__Job item__
Print the listing exactly as it stands. Skip every picture.

__The input__
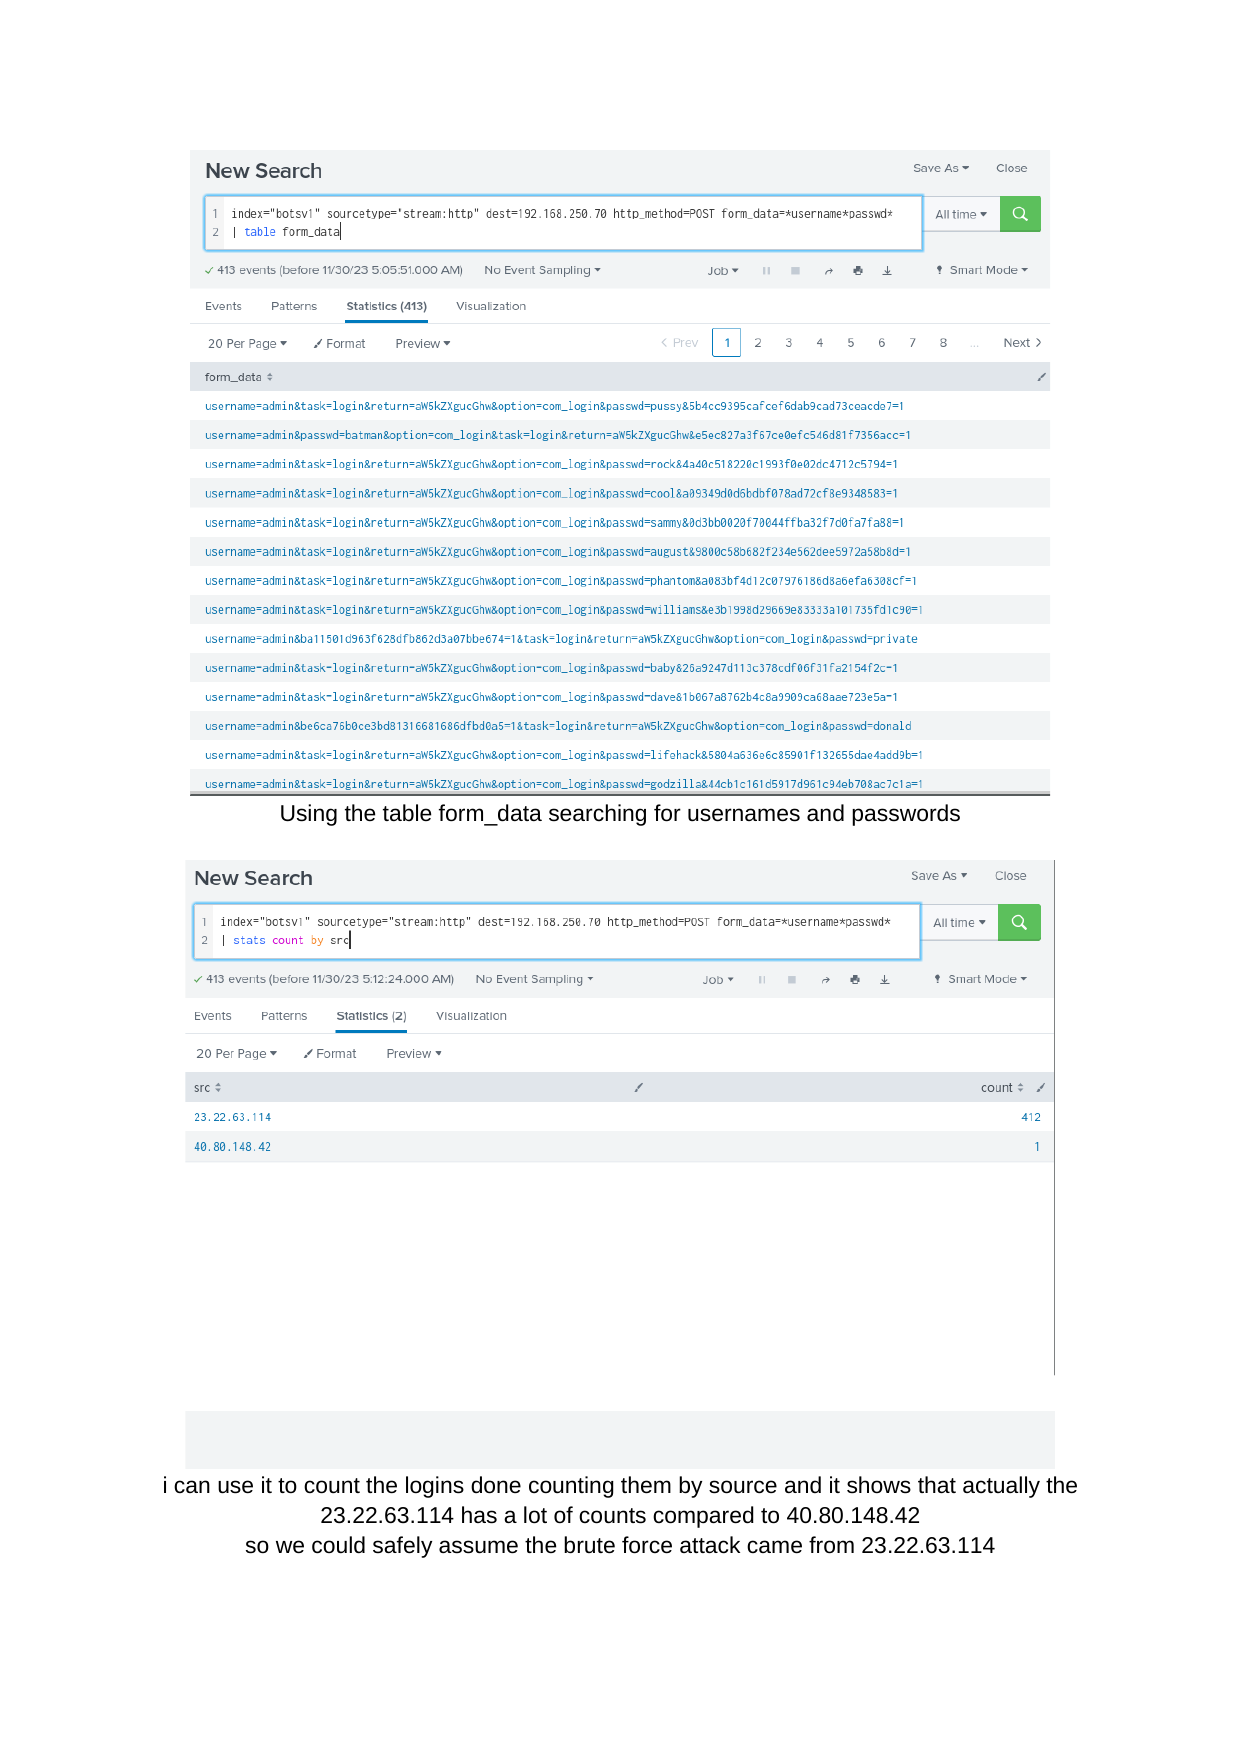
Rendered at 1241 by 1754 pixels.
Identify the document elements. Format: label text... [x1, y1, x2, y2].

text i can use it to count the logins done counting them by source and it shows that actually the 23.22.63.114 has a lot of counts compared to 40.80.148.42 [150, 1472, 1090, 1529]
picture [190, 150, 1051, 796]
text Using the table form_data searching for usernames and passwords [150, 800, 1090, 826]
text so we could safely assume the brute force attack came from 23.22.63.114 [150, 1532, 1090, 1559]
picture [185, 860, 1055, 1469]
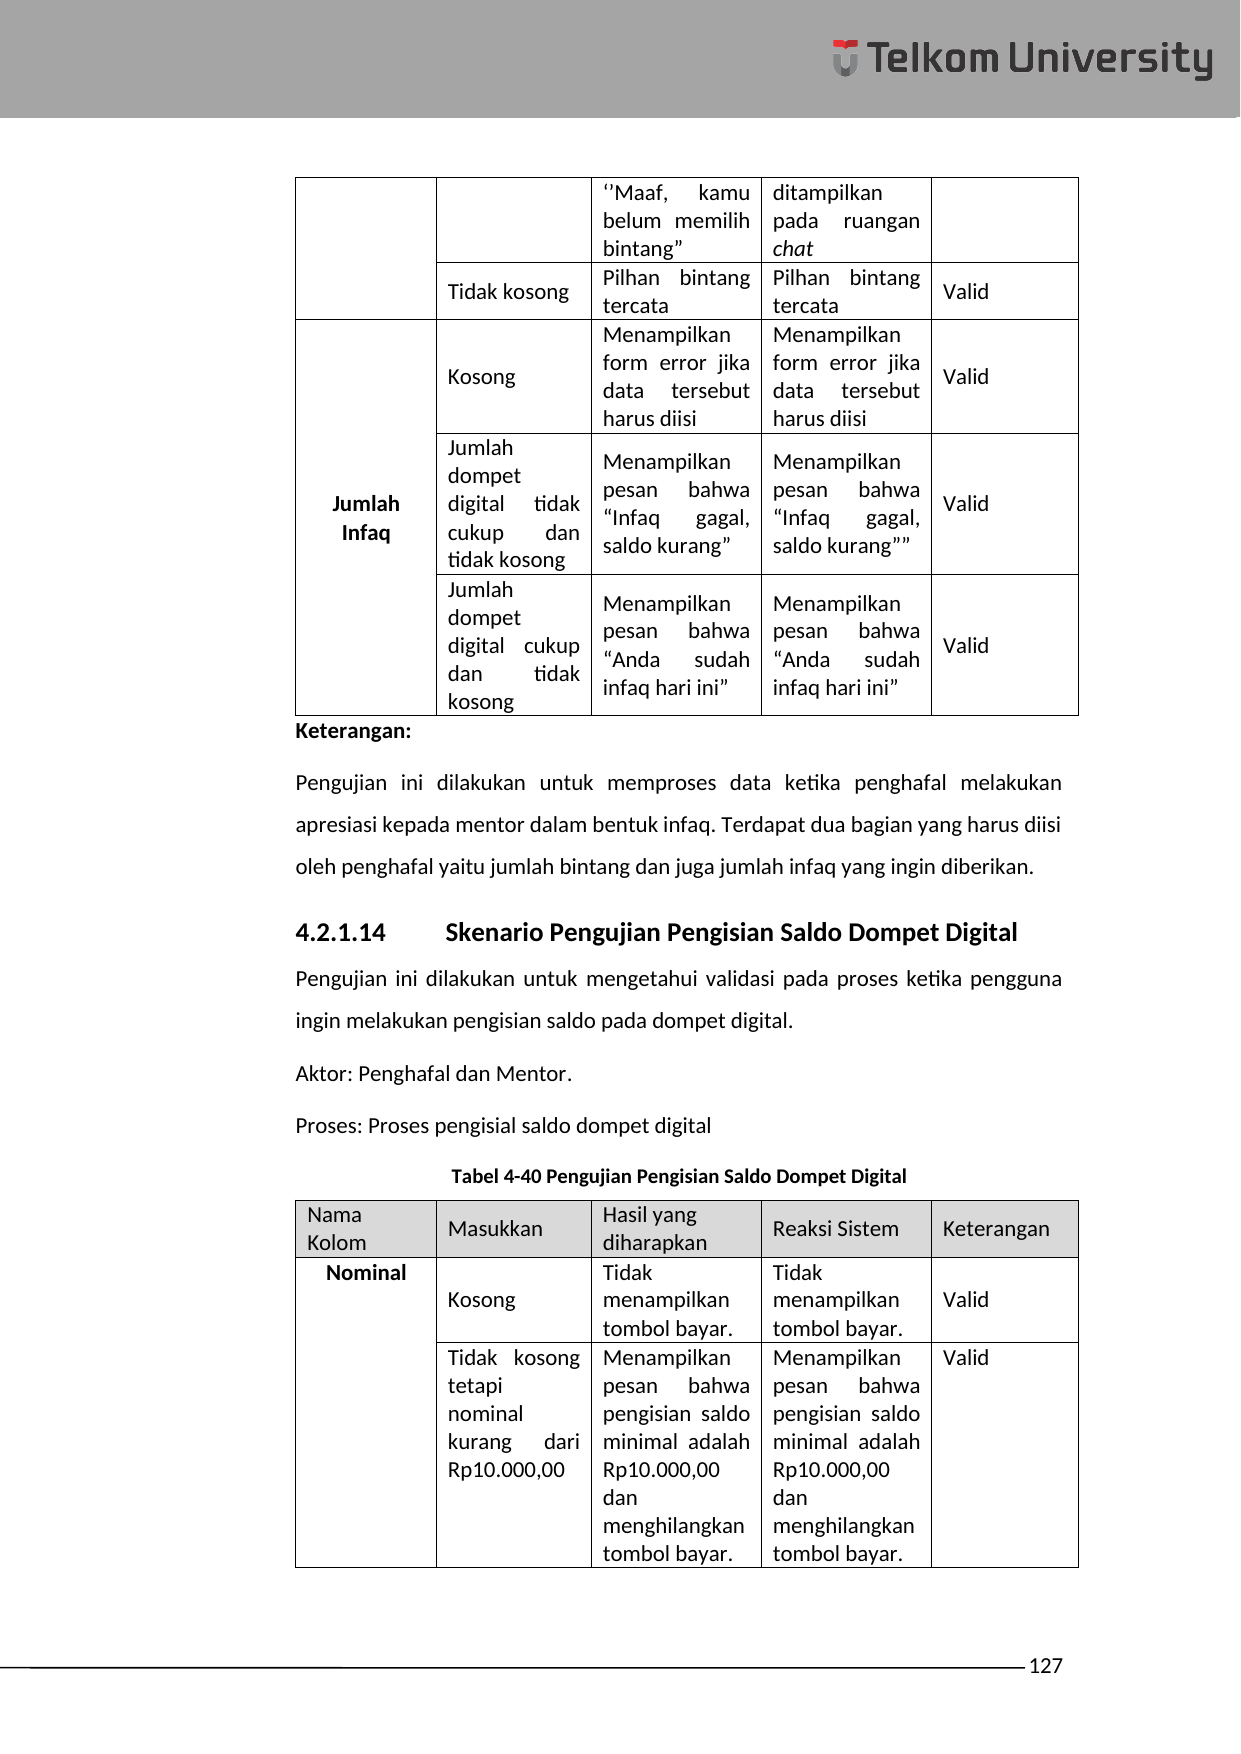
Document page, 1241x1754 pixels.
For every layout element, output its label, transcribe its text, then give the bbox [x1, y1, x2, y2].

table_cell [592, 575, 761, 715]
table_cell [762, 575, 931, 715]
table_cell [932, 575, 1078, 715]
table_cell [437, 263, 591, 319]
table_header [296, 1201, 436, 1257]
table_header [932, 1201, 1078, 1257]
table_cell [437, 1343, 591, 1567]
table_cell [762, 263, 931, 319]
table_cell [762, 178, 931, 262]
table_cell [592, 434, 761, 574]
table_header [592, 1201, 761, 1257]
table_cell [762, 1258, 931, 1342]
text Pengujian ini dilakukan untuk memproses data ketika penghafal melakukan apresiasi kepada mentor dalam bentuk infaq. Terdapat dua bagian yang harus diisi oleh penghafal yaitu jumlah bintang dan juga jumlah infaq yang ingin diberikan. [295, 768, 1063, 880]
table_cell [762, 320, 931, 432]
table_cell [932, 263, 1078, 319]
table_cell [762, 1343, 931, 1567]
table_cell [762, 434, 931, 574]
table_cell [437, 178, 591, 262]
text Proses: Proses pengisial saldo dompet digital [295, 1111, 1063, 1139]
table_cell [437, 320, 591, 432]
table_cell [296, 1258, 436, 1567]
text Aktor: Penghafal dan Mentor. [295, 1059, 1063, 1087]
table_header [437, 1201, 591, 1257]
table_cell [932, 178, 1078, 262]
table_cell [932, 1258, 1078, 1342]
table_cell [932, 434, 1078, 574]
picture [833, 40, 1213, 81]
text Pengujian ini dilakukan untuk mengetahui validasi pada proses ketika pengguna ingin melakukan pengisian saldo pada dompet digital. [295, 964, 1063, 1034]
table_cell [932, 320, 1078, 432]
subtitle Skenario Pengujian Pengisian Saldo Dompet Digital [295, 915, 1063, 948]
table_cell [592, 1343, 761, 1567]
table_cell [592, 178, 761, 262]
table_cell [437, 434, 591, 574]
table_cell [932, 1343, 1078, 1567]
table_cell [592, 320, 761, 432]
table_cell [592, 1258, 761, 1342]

__Reply to the task__
Rendered at 1241 by 1754 pixels.
Identify the document elements. Format: label text... [x1, y1, x2, y2].

text i can use it to count the logins done counting them by source and it shows that actually the 23.22.63.114 has a lot of counts compared to 40.80.148.42 [150, 1472, 1090, 1529]
picture [190, 150, 1051, 796]
text Using the table form_data searching for usernames and passwords [150, 800, 1090, 826]
text so we could safely assume the brute force attack came from 23.22.63.114 [150, 1532, 1090, 1559]
picture [185, 860, 1055, 1469]
Document page, 1241x1754 pixels.
For every layout element, output its label, transcribe its text, then give the bbox [x1, y1, x2, y2].

table_cell [592, 575, 761, 715]
table_cell [762, 575, 931, 715]
table_cell [932, 575, 1078, 715]
table_cell [437, 263, 591, 319]
table_header [296, 1201, 436, 1257]
table_header [932, 1201, 1078, 1257]
table_cell [437, 1343, 591, 1567]
table_cell [762, 263, 931, 319]
table_cell [762, 178, 931, 262]
table_cell [592, 434, 761, 574]
table_header [592, 1201, 761, 1257]
table_cell [762, 1258, 931, 1342]
text Pengujian ini dilakukan untuk memproses data ketika penghafal melakukan apresiasi kepada mentor dalam bentuk infaq. Terdapat dua bagian yang harus diisi oleh penghafal yaitu jumlah bintang dan juga jumlah infaq yang ingin diberikan. [295, 768, 1063, 880]
table_cell [762, 320, 931, 432]
table_cell [932, 263, 1078, 319]
table_cell [762, 1343, 931, 1567]
table_cell [762, 434, 931, 574]
table_cell [437, 178, 591, 262]
text Proses: Proses pengisial saldo dompet digital [295, 1111, 1063, 1139]
table_cell [437, 320, 591, 432]
table_cell [296, 1258, 436, 1567]
text Aktor: Penghafal dan Mentor. [295, 1059, 1063, 1087]
table_header [437, 1201, 591, 1257]
table_cell [932, 178, 1078, 262]
table_cell [932, 1258, 1078, 1342]
table_cell [932, 434, 1078, 574]
picture [833, 40, 1213, 81]
text Pengujian ini dilakukan untuk mengetahui validasi pada proses ketika pengguna ingin melakukan pengisian saldo pada dompet digital. [295, 964, 1063, 1034]
table_cell [932, 320, 1078, 432]
subtitle Skenario Pengujian Pengisian Saldo Dompet Digital [295, 915, 1063, 948]
table_cell [592, 1343, 761, 1567]
table_cell [592, 178, 761, 262]
table_cell [437, 434, 591, 574]
table_cell [932, 1343, 1078, 1567]
table_cell [592, 320, 761, 432]
table_cell [592, 1258, 761, 1342]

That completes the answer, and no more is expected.